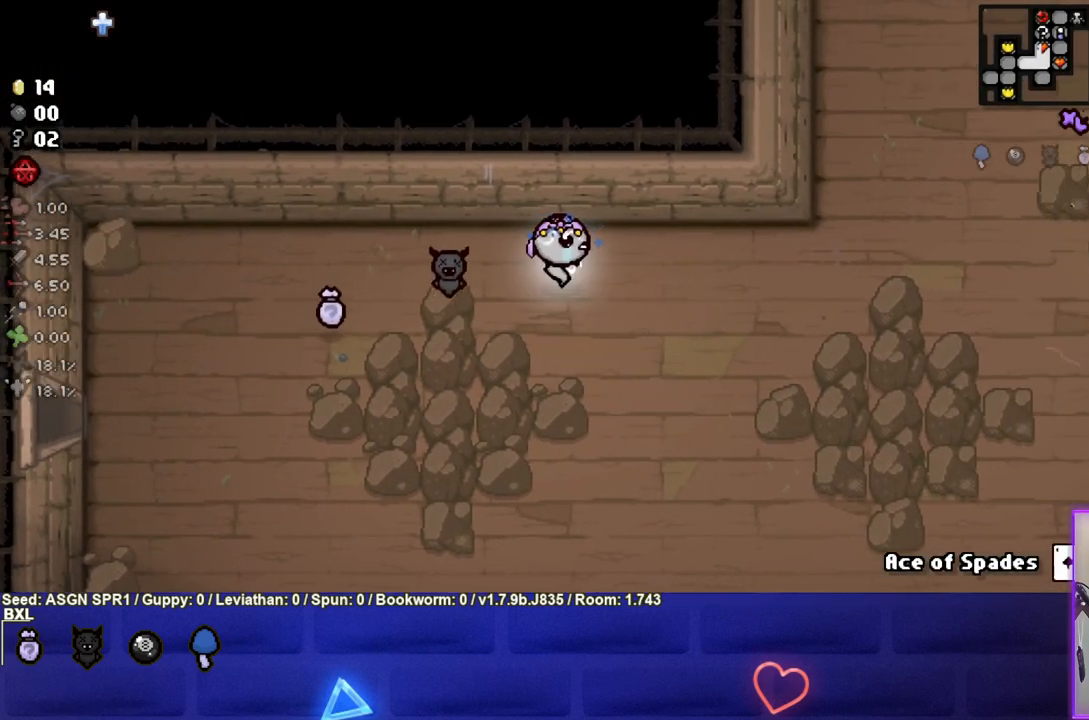
{"buttons": ["SELECT"], "left_stick": "right", "right_stick": "center", "events": [[467, "SELECT", "down"]]}
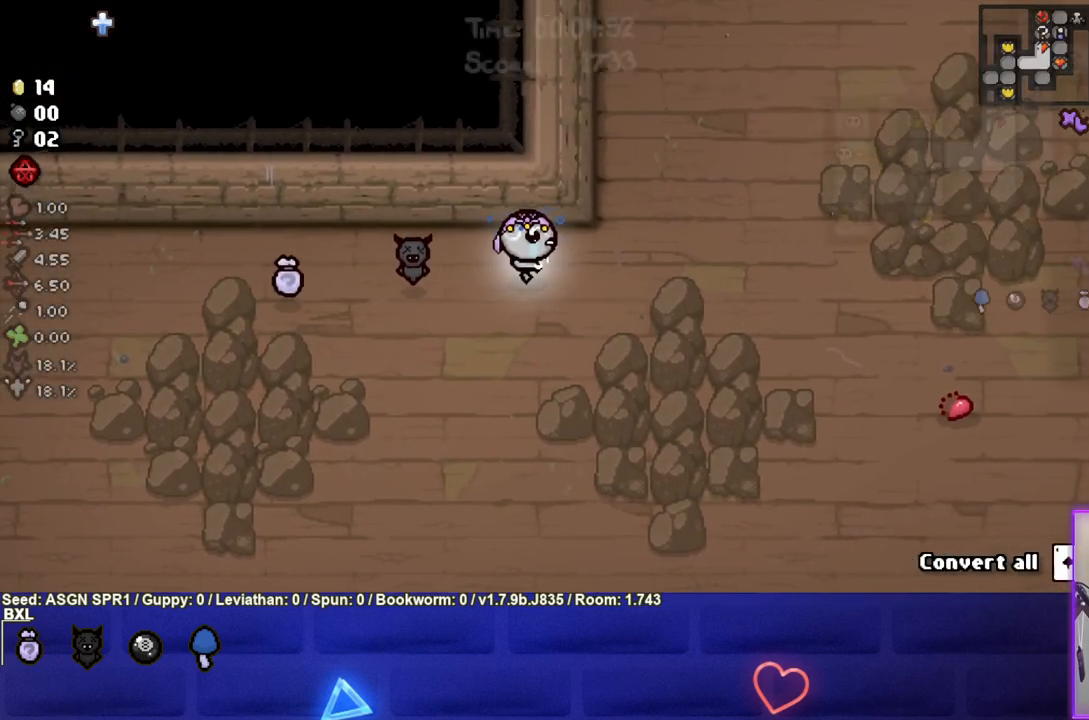
{"buttons": ["SELECT"], "left_stick": "up-right", "right_stick": "center", "events": [[200, "left_stick", "up-right"]]}
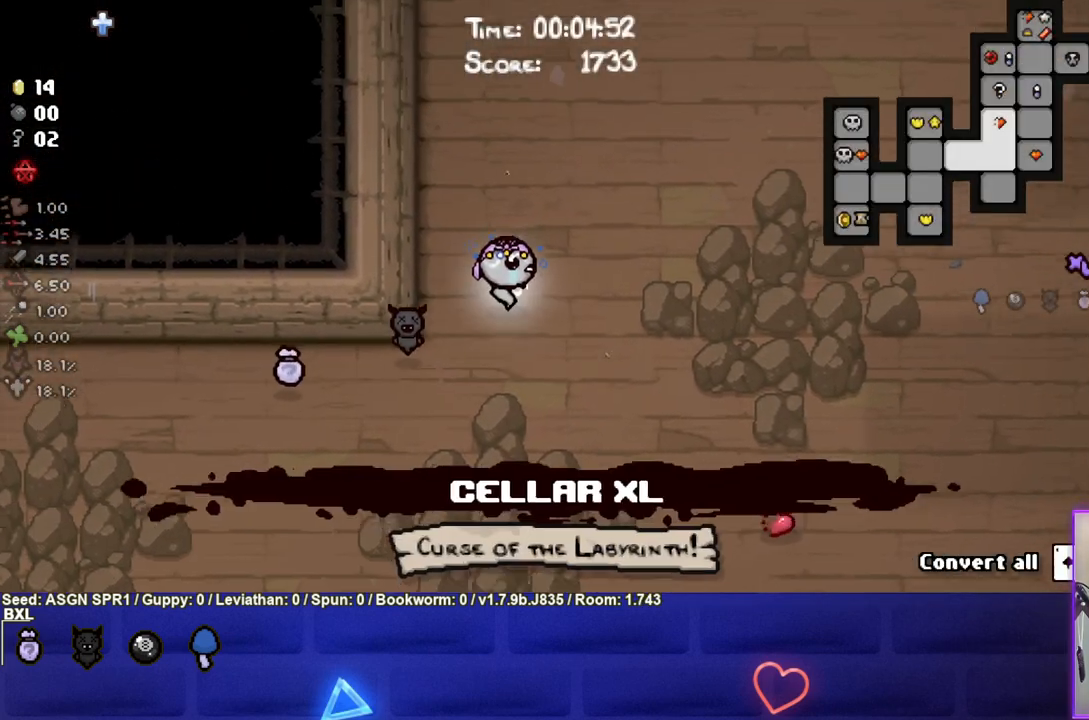
{"buttons": ["SELECT"], "left_stick": "up-right", "right_stick": "center", "events": []}
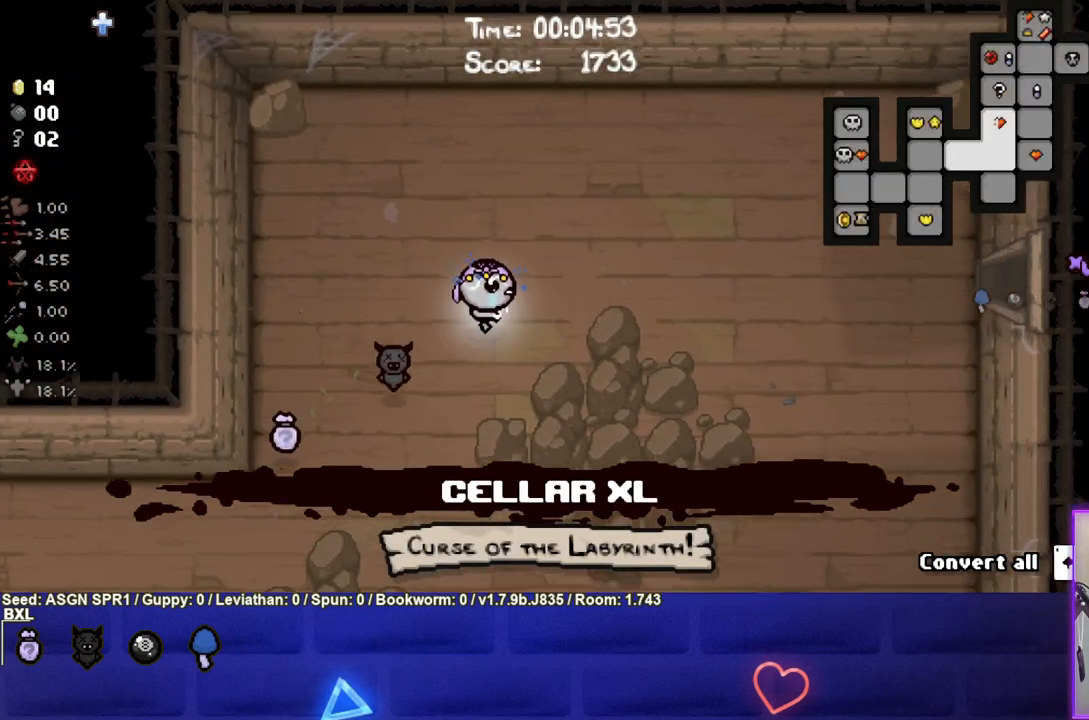
{"buttons": ["SELECT"], "left_stick": "right", "right_stick": "center", "events": [[300, "left_stick", "right"]]}
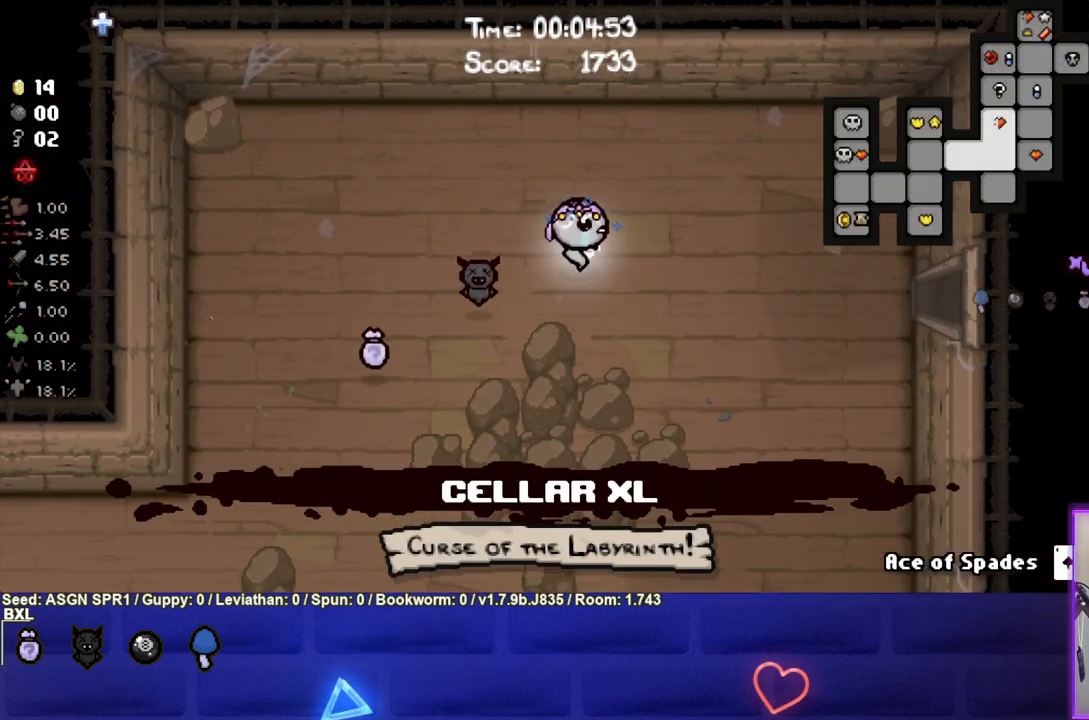
{"buttons": [], "left_stick": "right", "right_stick": "center", "events": [[17, "SELECT", "up"]]}
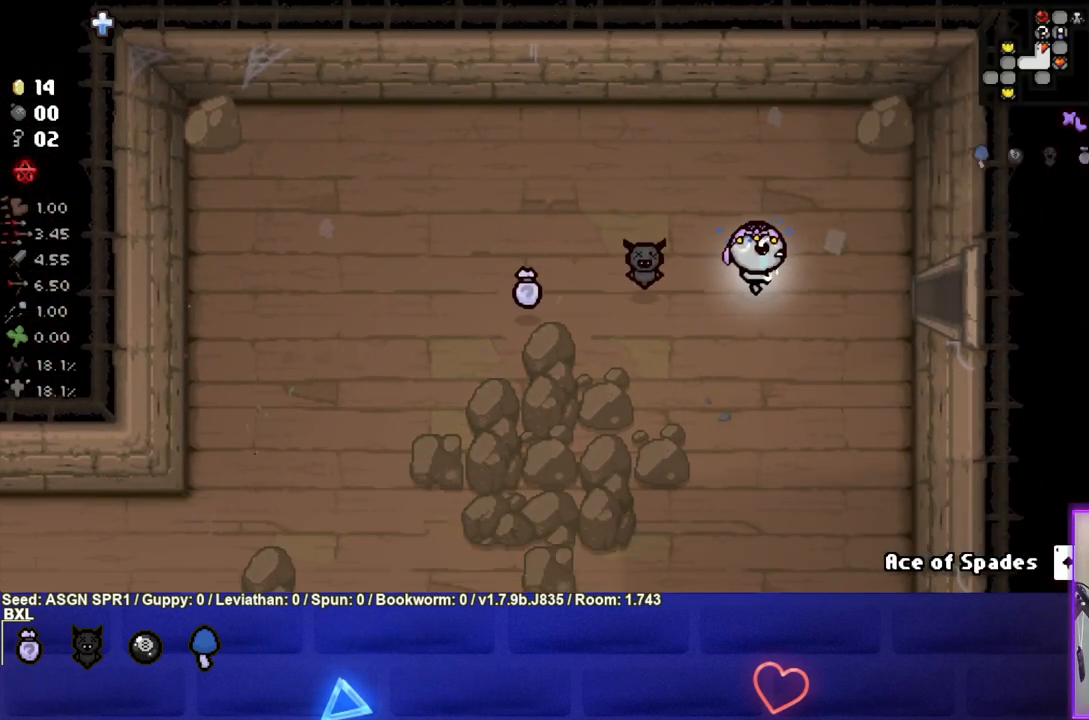
{"buttons": [], "left_stick": "right", "right_stick": "center", "events": []}
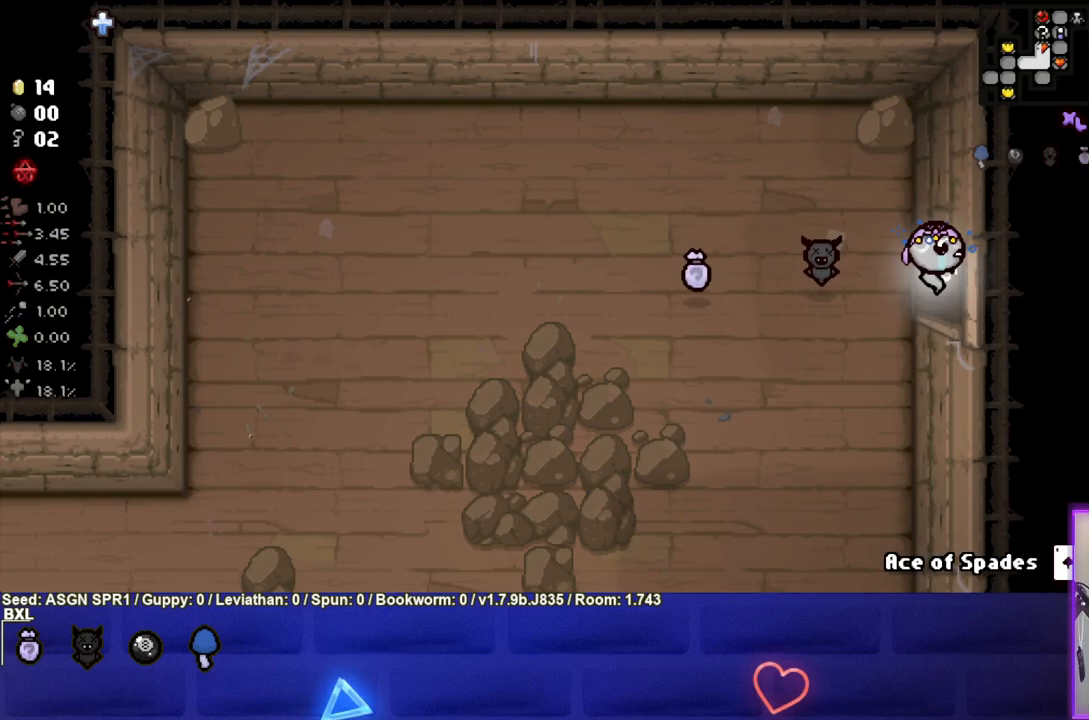
{"buttons": [], "left_stick": "up-right", "right_stick": "center", "events": [[83, "left_stick", "center"], [283, "left_stick", "up-right"]]}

### Task description:
Could you write out every record exactly, leaving the pictures out?

### Output for this task:
{"buttons": ["SELECT"], "left_stick": "right", "right_stick": "center", "events": [[467, "SELECT", "down"]]}
{"buttons": ["SELECT"], "left_stick": "up-right", "right_stick": "center", "events": [[200, "left_stick", "up-right"]]}
{"buttons": ["SELECT"], "left_stick": "up-right", "right_stick": "center", "events": []}
{"buttons": ["SELECT"], "left_stick": "right", "right_stick": "center", "events": [[300, "left_stick", "right"]]}
{"buttons": [], "left_stick": "right", "right_stick": "center", "events": [[17, "SELECT", "up"]]}
{"buttons": [], "left_stick": "right", "right_stick": "center", "events": []}
{"buttons": [], "left_stick": "up-right", "right_stick": "center", "events": [[83, "left_stick", "center"], [283, "left_stick", "up-right"]]}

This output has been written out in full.